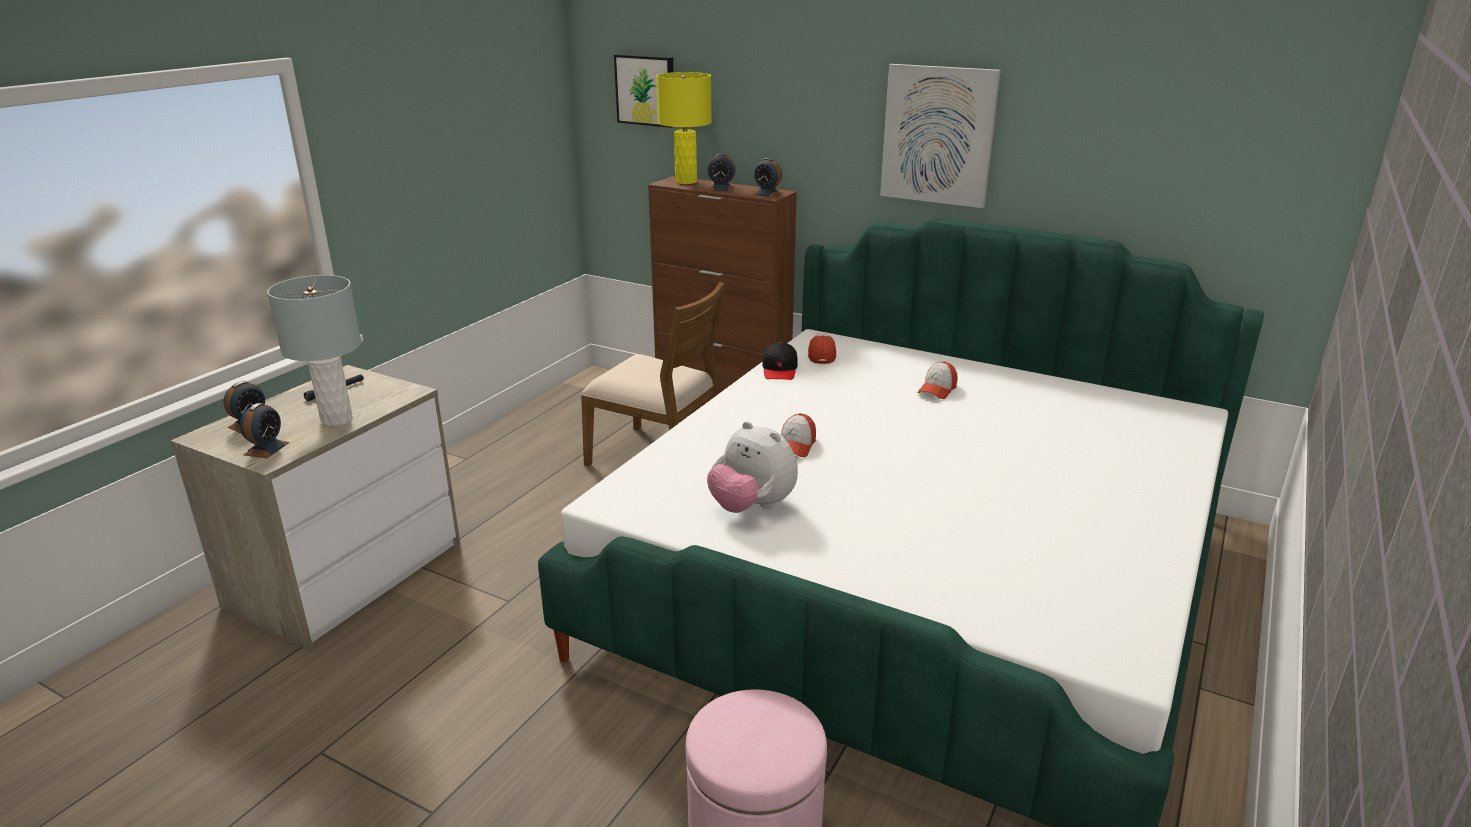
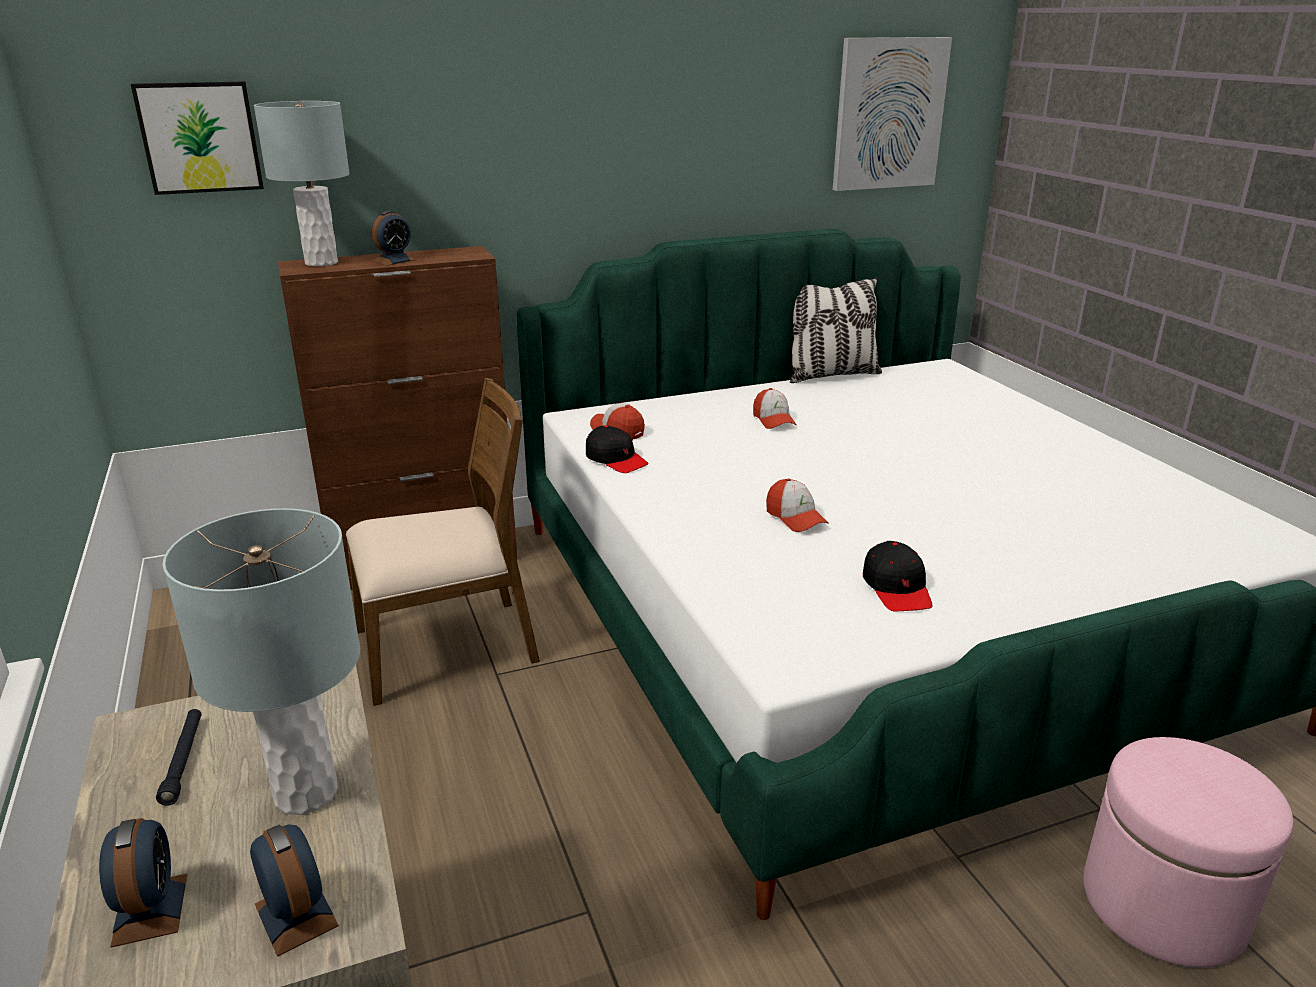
camera: 50 degrees left, 0 degrees up
yellow table lamp [656,72,712,184] -> grey table lamp [254,101,350,266]
plush toy [707,421,798,513] -> black cap [863,541,932,611]
alarm clock [753,158,783,198] -> none
picture [880,64,1001,208] -> picture moved to [833,37,952,191]
none -> pillow [790,278,882,383]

————————

## WHAT YOU HAVE TO DO
Sift through the material above and copy each line that holds "none".

## TASK OUTPUT
alarm clock [753,158,783,198] -> none
none -> pillow [790,278,882,383]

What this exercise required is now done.